‘Sorry?’ She blinked and wondered whether she’d misheard or else maybe hallucinated something she wanted to hear as opposed to what she actually heard.
‘I want you to be my wife. Will you marry me?’
‘Will I marry you? How can you ask that when you’re already involved in the process of marrying someone else?’
‘Let’s sit. This conversation...isn’t one to be had standing up, staring at one another with a desk at the side. Makes me think I should be dictating something for you to transcribe.’ He smiled tentatively, crookedly, but he didn’t move, waiting to see what she would do.

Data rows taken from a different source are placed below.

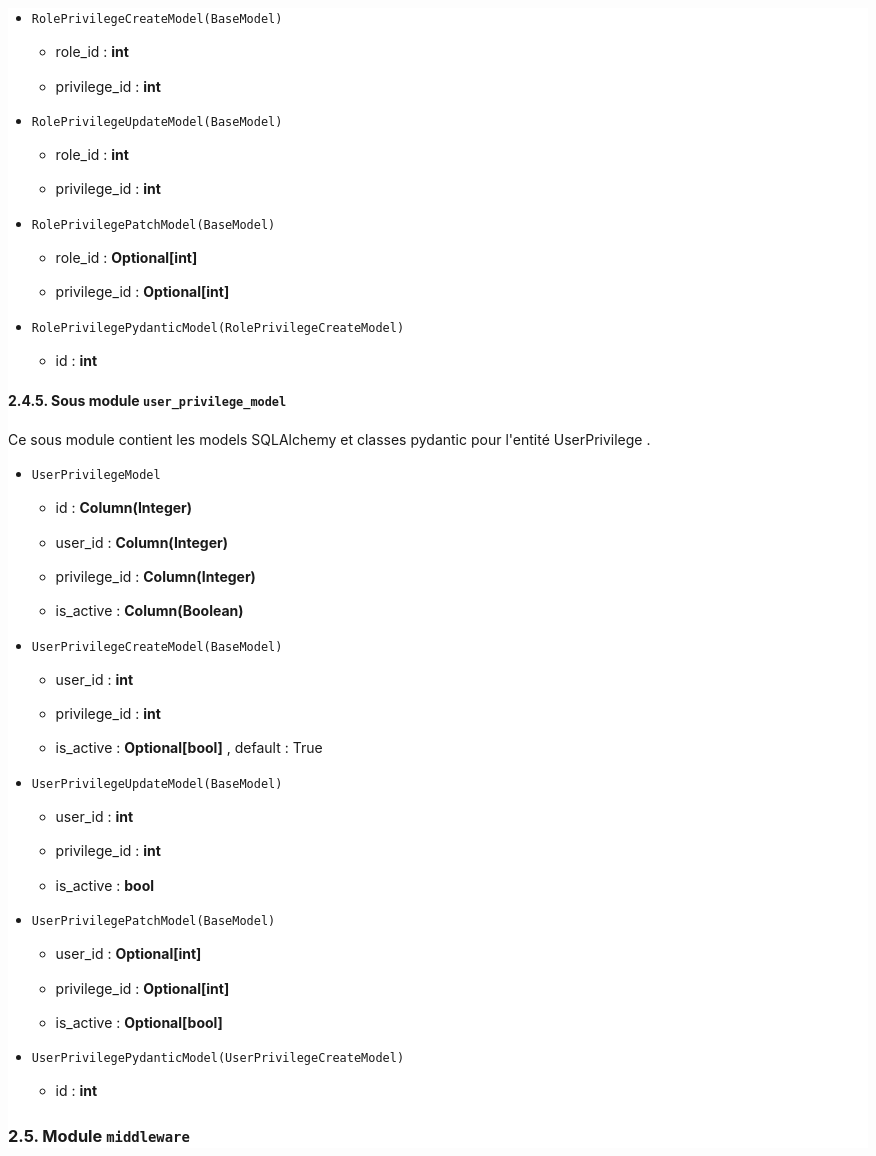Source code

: - `RolePrivilegeCreateModel(BaseModel)`

  - role_id : **int**

  - privilege_id : **int**

- `RolePrivilegeUpdateModel(BaseModel)`

  - role_id : **int**

  - privilege_id : **int**

- `RolePrivilegePatchModel(BaseModel)`

  - role_id : **Optional[int]**

  - privilege_id : **Optional[int]**

- `RolePrivilegePydanticModel(RolePrivilegeCreateModel)`
  - id : **int**

#### 2.4.5. Sous module `user_privilege_model`

Ce sous module contient les models SQLAlchemy et classes pydantic pour l'entité UserPrivilege .

- `UserPrivilegeModel`

  - id : **Column(Integer)**

  - user_id : **Column(Integer)**

  - privilege_id : **Column(Integer)**

  - is_active : **Column(Boolean)**

- `UserPrivilegeCreateModel(BaseModel)`

  - user_id : **int**

  - privilege_id : **int**

  - is_active : **Optional[bool]** , default : True

- `UserPrivilegeUpdateModel(BaseModel)`

  - user_id : **int**

  - privilege_id : **int**

  - is_active : **bool**

- `UserPrivilegePatchModel(BaseModel)`

  - user_id : **Optional[int]**

  - privilege_id : **Optional[int]**

  - is_active : **Optional[bool]**

- `UserPrivilegePydanticModel(UserPrivilegeCreateModel)`
  - id : **int**

### 2.5. **Module `middleware`**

Since her legs were beginning to feel like jelly, Lucy shuffled to the sofa by the wall and fell into it. Her heart was pounding and her thoughts were all over the place. She’d left the little box with the twinkling diamond right where it was on the desk and now she longed to cast another eye over it to make sure she wasn’t dreaming.
He sat next to her, not too close but not too far. Close enough to touch, but only if he reached out—no place for any accidental brushing of hands.
They stared at one another.
‘You’re shocked.’
‘Are you surprised?’
‘No.’
‘The last time I saw you, you were telling me in no uncertain terms just how you felt about me.’ Her voice was laced with bitterness and, however much the diamond ring was calling, she wasn’t going to pay heed to the temptation to listen to that siren call. No, sir.
‘Lucy,’ he said heavily, and this time he did lean forward. ‘I always knew the path I was going to follow. Especially after my youthful...what shall I call it?...misjudgement, well, I accepted that love and romance, and all the complications that came with that, were never going to feature in my life.’ He sighed. ‘I knew what my parents had and I knew that it was a formula that worked—an arranged marriage with no room for misunderstandings. When we...started what we started...’
Lucy stiffened but didn’t pull away when he hesitantly reached across to link his fingers through hers.
‘Go on,’ she said tersely. ‘I’m listening. Just about.’
Malik smiled. ‘Everything about you is so wonderfully unique, Lucy. The fact that I’ve always thought that should have been a clue as to how I really felt about you.’
‘And which is how, exactly?’
Lucy wanted to sound sharp, but instead sounded hopeful, so she glowered to make up for the weakness, which made him smile just a little bit more.
‘Dependent,’ he said simply.
‘Dependent...?’
‘I’m in love with you, my darling, and if I didn’t have the courage or the wit to see that before then I am happy to spend the rest of my life apologising for the oversight.’ He looked at her with utter seriousness.
‘But what about all those plans you made? The ball? What about that brunette you spent the entire evening with? I half-expected an announcement to be made by the end of the evening!’
‘That was never going to happen,’ Malik said wryly. ‘It wasn’t a fairy tale story to be wrapped up in a few chapters with a wedding at the end. The only woman I had eyes for at that ball was you. The only woman’s voice I wanted to hear was yours. The only woman I wanted to spend the rest of my life with... I realised...was you. So, did you mean what you said about loving me? I’ve been a fool, but will you have me now? Will you forgive me my blindness?’
Lucy smiled.
She clasped his hands with hers and leant towards him to brush his cheek with her fingers. That dear, dear face that she knew so well. How could she ever have imagined that what they’d shared could be left behind? He might have been blind to what he’d felt, but she’d been blind as well in assuming that what she felt could be contained. Somewhere along the line, attraction had cemented into something solid and wonderful, and she’d chosen to overlook that because she hadn’t wanted to admit to it.
So would she marry him—this big, complex, strong, vulnerable guy she’d fallen head over heels in love with?
‘Forgive your blindness? I think I can do that... I’ve been a fool as well for ever thinking that I could get you out of my system. Once you entered it, you were always going to be there for ever. And as for marrying you...?’ She dimpled in the way he had fallen for from day one. ‘I think there might just be a space in my diary...’
EPILOGUE
‘MY MOTHER,’ MALIK SAID, turning on his side to look at his adored wife, who was busy reading an interior design magazine, ‘wants to know whether a palace is too extravagant a gift for our son.’
Lucy dumped the magazine on the table at the side of the enormous four-poster bed, which had been their top priority for the house they had bought four months previously ‘Our son...has yet to be born...’
She grinned and watched with a burst of love as Malik curved his hand over the swell of her belly.